Unnamed: 0,PassengerId,Sex,Age,Fare,Pclass_2,Pclass_3,SibSp_1,SibSp_2,SibSp_3,SibSp_4,...,SibSp_8,Parch_1,Parch_2,Parch_3,Parch_4,Parch_5,Parch_6,Parch_9,Embarked_Q,Embarked_S
0,892,0,34.5,7.8292,0,1,0,0,0,0,...,0,0,0,0,0,0,0,0,1,0
1,893,1,47.0,7.0,0,1,1,0,0,0,...,0,0,0,0,0,0,0,0,0,1
2,894,0,62.0,9.6875,1,0,0,0,0,0,...,0,0,0,0,0,0,0,0,1,0
3,895,0,27.0,8.6625,0,1,0,0,0,0,...,0,0,0,0,0,0,0,0,0,1
4,896,1,22.0,12.2875,0,1,1,0,0,0,...,0,1,0,0,0,0,0,0,0,1


In [440]:
y = df_ages_fixed.pop('Survived')
X = df_ages_fixed.values
X_train, X_test, y_train, y_test = train_test_split(X, y, test_size=.3)

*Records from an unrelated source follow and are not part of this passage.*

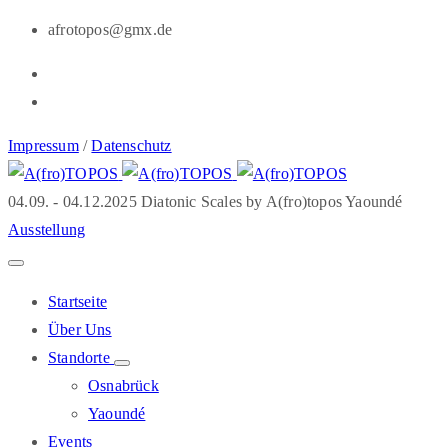
afrotopos@gmx.de
Impressum
/
Datenschutz
04.09. - 04.12.2025 Diatonic Scales by A(fro)topos Yaoundé
Ausstellung
Startseite
Über Uns
Standorte
Osnabrück
Yaoundé
Events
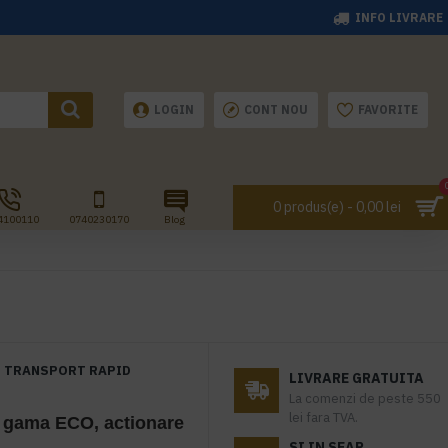
INFO LIVRARE
LOGIN
CONT NOU
FAVORITE
0 produs(e) - 0,00 lei
4100110
0740230170
Blog
TRANSPORT RAPID
LIVRARE GRATUITA
La comenzi de peste 550
lei fara TVA.
ama ECO, actionare
SI IN SEAP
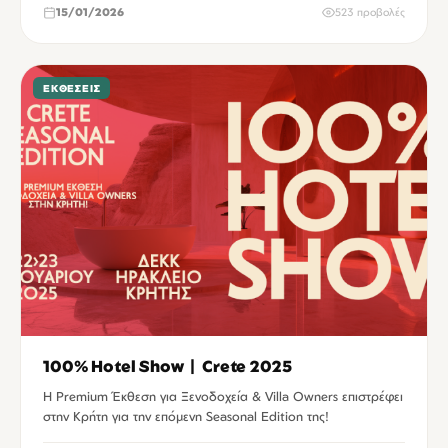
15/01/2026
523 προβολές
ΕΚΘΈΣΕΙΣ
100% Hotel Show | Crete 2025
H Premium Έκθεση για Ξενοδοχεία & Villa Owners επιστρέφει
στην Κρήτη για την επόμενη Seasonal Edition της!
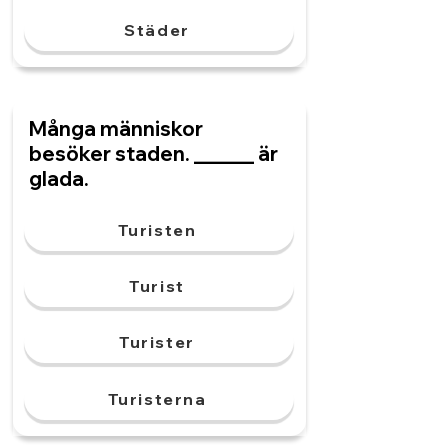
Städer
Många människor
besöker staden. ______ är
glada.
Turisten
Turist
Turister
Turisterna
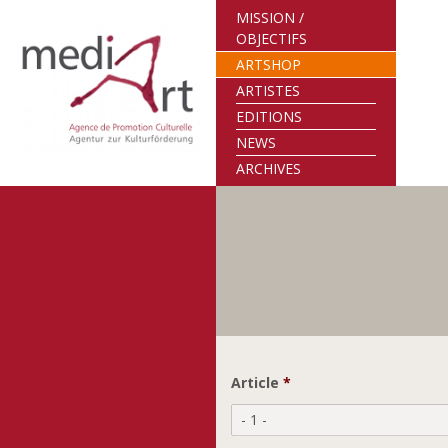
MISSION /
OBJECTIFS
ARTSHOP
ARTISTES
EDITIONS
NEWS
ARCHIVES
Article
*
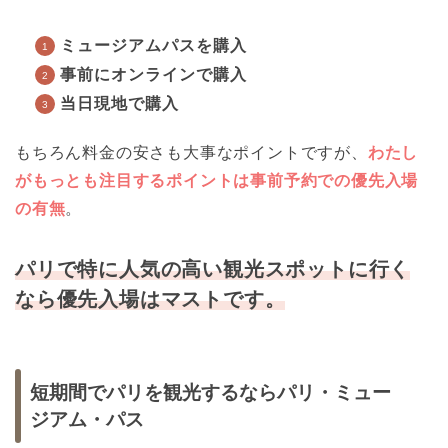
ミュージアムパスを購入
事前にオンラインで購入
当日現地で購入
もちろん料金の安さも大事なポイントですが、
わたし
がもっとも注目するポイントは事前予約での優先入場
の有無
。
パリで特に人気の高い観光スポットに行く
なら優先入場はマストです。
短期間でパリを観光するならパリ・ミュー
ジアム・パス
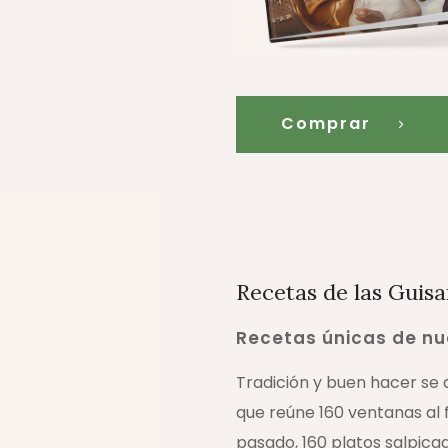
Comprar
Recetas de las Guisa
Recetas únicas de n
Tradición y buen hacer se 
que reúne 160 ventanas al 
pasado, 160 platos salpica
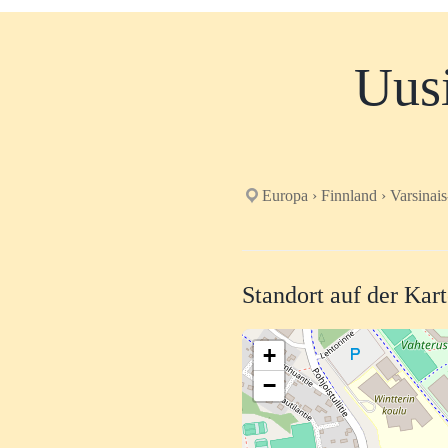
Uusi
Europa › Finnland › Varsinai
Standort auf der Kar
+
−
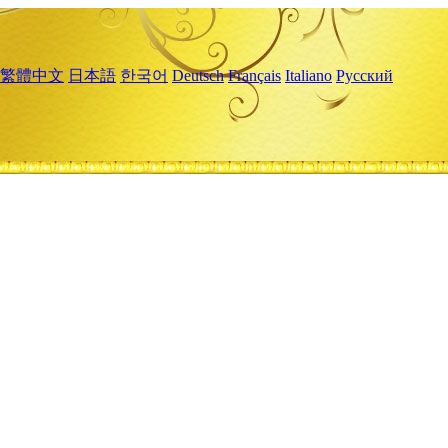
繁體中文
日本語
한국어
Deutsch
Français
Italiano
Русский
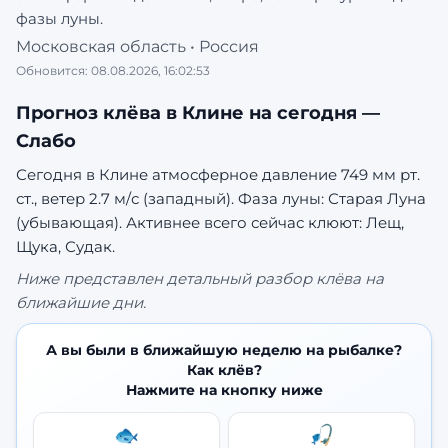
фазы луны.
Московская область
•
Россия
Обновится:
08.08.2026, 16:02:53
Прогноз клёва в
Клине
на сегодня —
Слабо
Сегодня в Клине атмосферное давление 749 мм рт.
ст., ветер 2.7 м/с (западный). Фаза луны: Старая Луна
(убывающая).
Активнее всего сейчас клюют: Лещ,
Щука, Судак.
Ниже представлен детальный разбор клёва на
ближайшие дни.
А вы были в ближайшую неделю на рыбалке?
Как клёв?
Нажмите на кнопку ниже
🐟
🎣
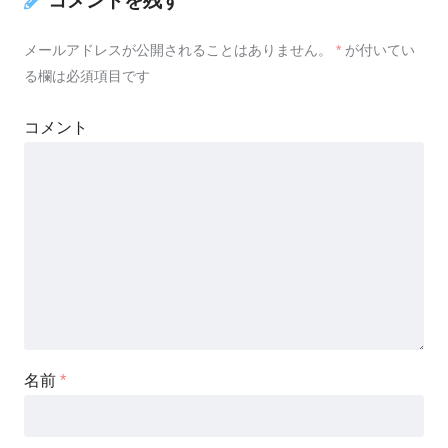
コメントを残す
メールアドレスが公開されることはありません。
*
が付いてい
る欄は必須項目です
コメント
名前
*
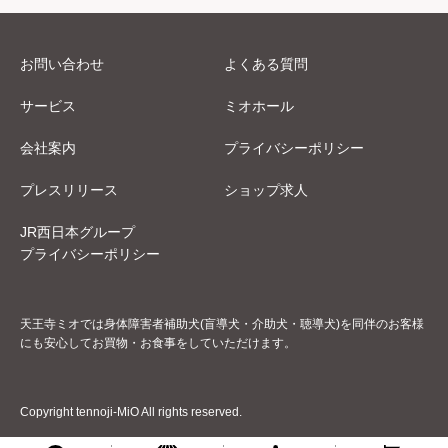
お問い合わせ
よくある質問
サービス
ミオホール
会社案内
プライバシーポリシー
プレスリリース
ショップ求人
JR西日本グループ
プライバシーポリシー
天王寺ミオでは身体障害者補助犬(盲導犬・介助犬・聴導犬)を同伴のお客様
にも安心してお買物・お食事をしていただけます。
Copyright tennoji-MiO All rights reserved.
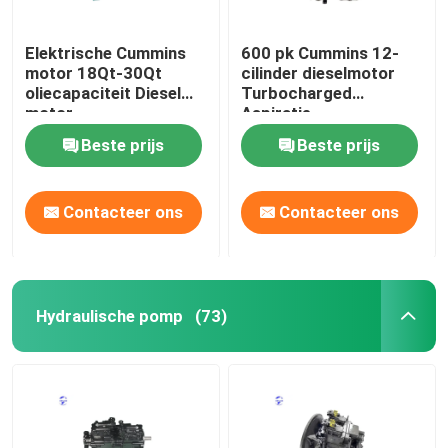
Elektrische Cummins
600 pk Cummins 12-
motor 18Qt-30Qt
cilinder dieselmotor
oliecapaciteit Diesel
Turbocharged
motor
Aspiratie
Beste prijs
Beste prijs
Contacteer ons
Contacteer ons
Hydraulische pomp
(73)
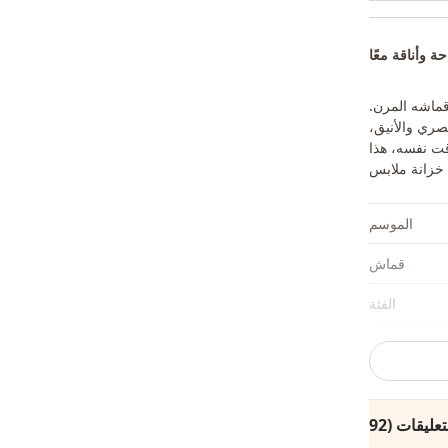
 وأناقة معًا
ماشه المرن.
صري والأنيق،
قت نفسه، هذا
الموسم
قماش
الفئة
الأناقة
الأناقة
نوع النسيج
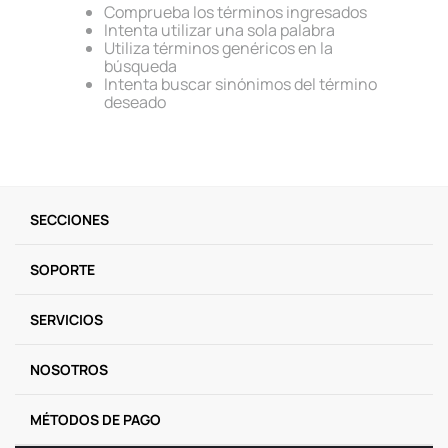
Comprueba los términos ingresados
9
.
llaveros
Intenta utilizar una sola palabra
Utiliza términos genéricos en la
10
.
one piece
búsqueda
Intenta buscar sinónimos del término
deseado
SECCIONES
SOPORTE
SERVICIOS
NOSOTROS
MÉTODOS DE PAGO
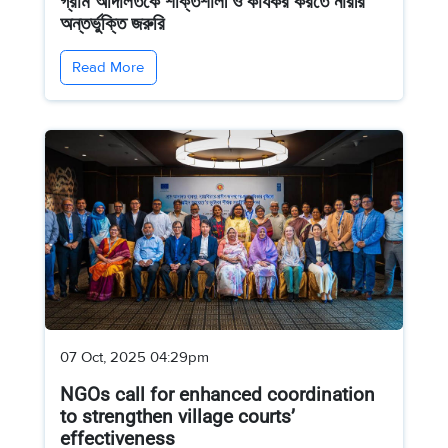
গ্রাম আদালতকে শক্তিশালী ও কার্যকর করতে নারীর
অন্তর্ভুক্তি জরুরি
Read More
07 Oct, 2025 04:29pm
NGOs call for enhanced coordination
to strengthen village courts’
effectiveness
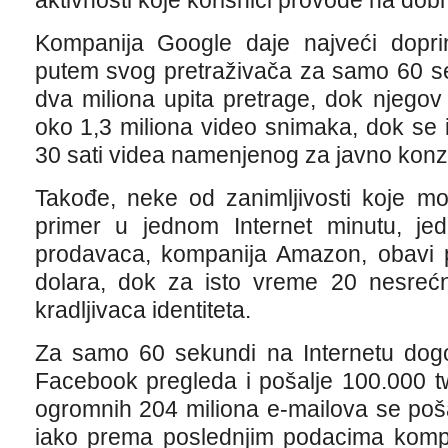
aktivnosti koje korisnici provode na dob
Kompanija Google daje najveći dopr
putem svog pretraživača za samo 60 s
dva miliona upita pretrage, dok njegov
oko 1,3 miliona video snimaka, dok se
30 sati videa namenjenog za javno konz
Takođe, neke od zanimljivosti koje 
primer u jednom Internet minutu, jed
prodavaca, kompanija Amazon, obavi 
dolara, dok za isto vreme 20 nesrećn
kradljivaca identiteta.
Za samo 60 sekundi na Internetu dogo
Facebook pregleda i pošalje 100.000 t
ogromnih 204 miliona e-mailova se poš
iako prema poslednjim podacima komp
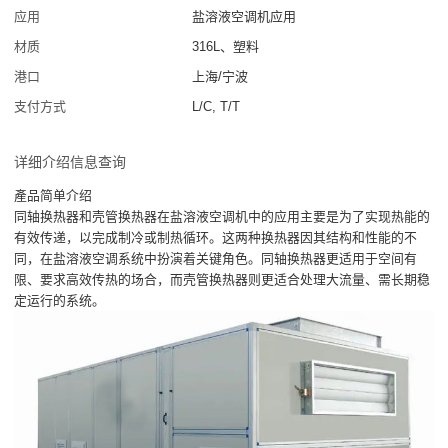
应用
盐溶液空调机应用
材质
316L、塑料
港口
上海/宁波
支付方式
L/C, T/T
详细介绍信息查询
產品简单介绍
同轴换热器和壳管换热器在盐溶液空调机中的应用主要是为了实现热能的
有效传递，以完成制冷或制热循环。这两种换热器因其结构和性能的不
同，在盐溶液空调系统中扮演着关键角色。同轴换热器更适用于空间有
限、要求高效传热的场合，而壳管换热器则更适合处理大流量、需长期稳
定运行的系统。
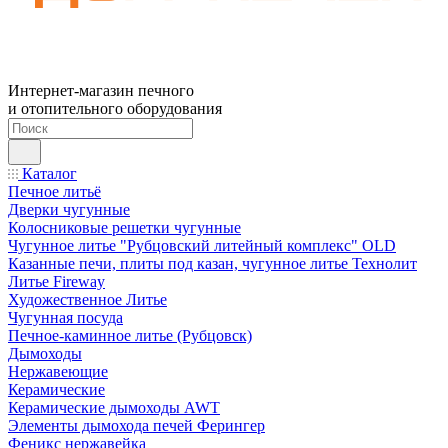
Интернет-магазин печного
и отопительного оборудования
Каталог
Печное литьё
Дверки чугунные
Колосниковые решетки чугунные
Чугунное литье "Рубцовский литейный комплекс" OLD
Казанные печи, плиты под казан, чугунное литье Технолит
Литье Fireway
Художественное Литье
Чугунная посуда
Печное-каминное литье (Рубцовск)
Дымоходы
Нержавеющие
Керамические
Керамические дымоходы AWT
Элементы дымохода печей Ферингер
Феникс нержавейка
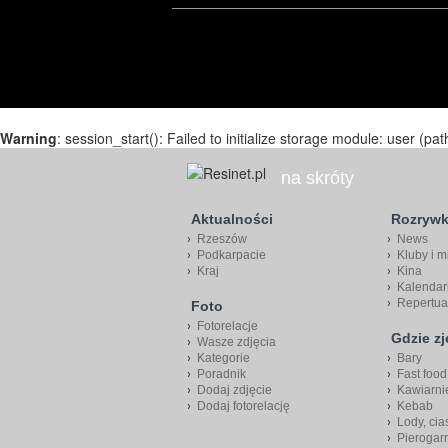
Warning
: session_start(): Failed to initialize storage module: user (pat
na skróty
Aktualności
Rozryw
Rzeszów
News
Podkarpacie
Kluby i m
Kraj
Kina
Kalendar
Repertua
Foto
Fotorelacje
Gdzie z
Wasze zdjęcia
Kategorie
Bary
Poradnik
Fast food
Dodaj zdjęcie
Kawiarni
Dodaj fotorelację
Kebab
Lody, cia
Pierogar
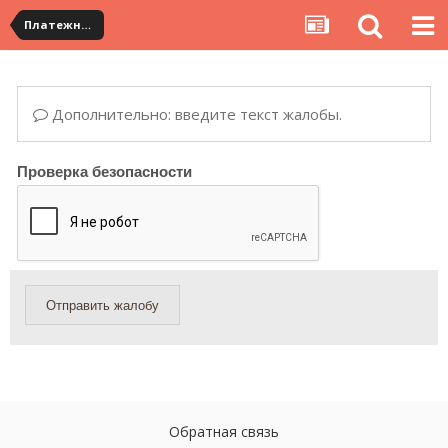
Платежная система ALIPAY и оплата банковскими картами
Дополнительно: введите текст жалобы.
Проверка безопасности
Отправить жалобу
Обратная связь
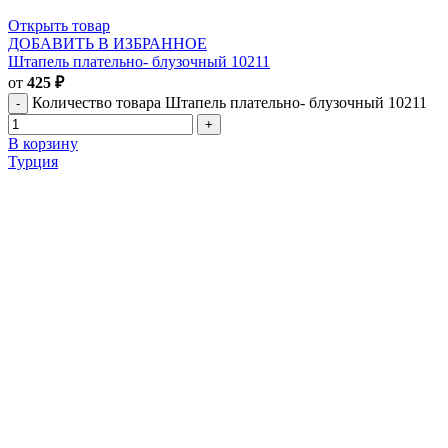
Открыть товар
ДОБАВИТЬ В ИЗБРАННОЕ
Штапель плательно- блузочный 10211
от
425
₽
Количество товара Штапель плательно- блузочный 10211
В корзину
Турция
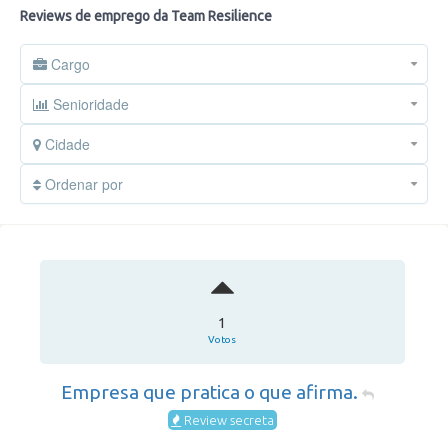
Reviews de emprego da Team Resilience
Cargo
Senioridade
Cidade
Ordenar por
1
Votos
Empresa que pratica o que afirma.
Review secreta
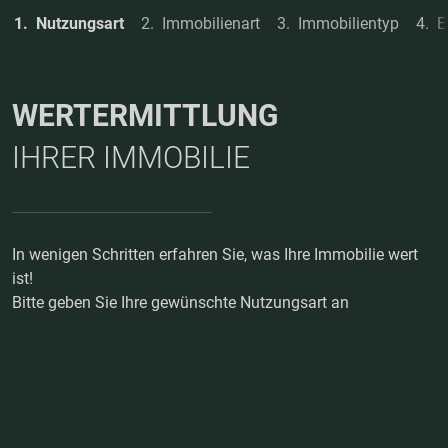
Nutzungsart
Immobilienart
Immobilientyp
E
WERTERMITTLUNG
IHRER IMMOBILIE
In wenigen Schritten erfahren Sie, was Ihre Immobilie wert
ist!
Bitte geben Sie Ihre gewünschte Nutzungsart an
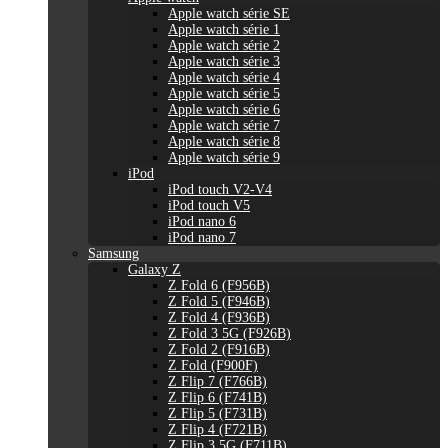
Apple watch série SE
Apple watch série 1
Apple watch série 2
Apple watch série 3
Apple watch série 4
Apple watch série 5
Apple watch série 6
Apple watch série 7
Apple watch série 8
Apple watch série 9
iPod
iPod touch V2-V4
iPod touch V5
iPod nano 6
iPod nano 7
Samsung
Galaxy Z
Z Fold 6 (F956B)
Z Fold 5 (F946B)
Z Fold 4 (F936B)
Z Fold 3 5G (F926B)
Z Fold 2 (F916B)
Z Fold (F900F)
Z Flip 7 (F766B)
Z Flip 6 (F741B)
Z Flip 5 (F731B)
Z Flip 4 (F721B)
Z Flip 3 5G (F711B)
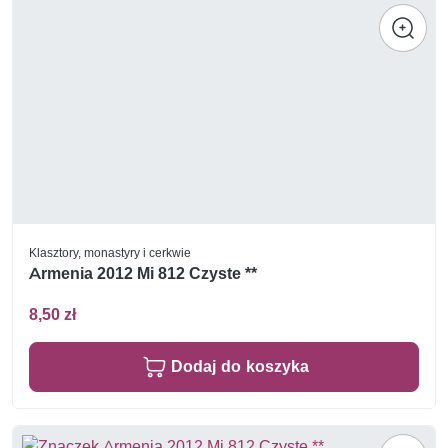
Klasztory, monastyry i cerkwie
Armenia 2012 Mi 812 Czyste **
8,50 zł
Dodaj do koszyka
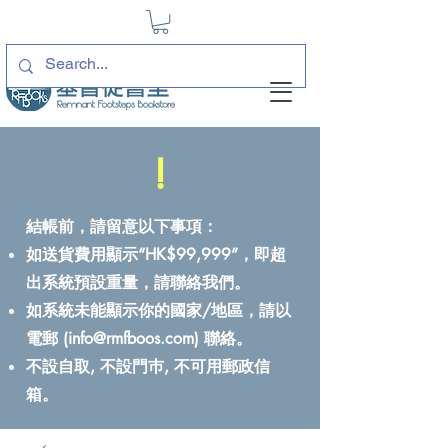
!
結帳前，請留意以下事項：
如送貨費用顯示“HK$99,999”，即超
出系統預設重量，請聯絡我們。
如系統未能顯示你的國家/地區，請以
電郵 (
info@rmfboos.com
) 聯絡。
不設自取, 不設門巿, 不可用郵政信
箱。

rf2 = RandomForestClassifier(bootstrap=True, class_weight=None, criterion='entropy',
             max_depth=20, max_features='sqrt', max_leaf_nodes=None,
             min_impurity_split=1e-07, min_samples_leaf=1,
             min_samples_split=2, min_weight_fraction_leaf=0.0,
             n_estimators=500, n_jobs=1, oob_score=False, random_state=None,
             verbose=0, warm_start=False)


In [441]:
rf2.fit(X_train,y_train)
predicted_y = rf2.predict(X_test)
scoring(predicted_y,y_test)


('Score:', 0.8239700374531835)

Look at that! We're now at 83-85% accuracy after pulling some information about names to better estimate ages. 

Now, could we look for other ways to boost our score? Sure, but we need to think about just how valuable our time is and whether that extra few percent we might be able to squeeze out could be worth the effort. If this is a competition where the winner with the highest accuracy wins a million dollars, then yeah let's go nuts. If this is a marketing project and we need to predict which customers are going to churn by the end of the day or else our boss is going to fire us, we should stop here. Try not to get too bogged down with hunting accuracy and instead think about the big picture. Have we accopmlished what we intended? What else can we gleam from this? 

Remember, this kind of model is only usefull if we can convince others about it. Make it too complicated, and it becomes difficult to explain. Make it too simple, and it won't be as accurate. Keep the original problem in mind as you go, and you won't waste your time.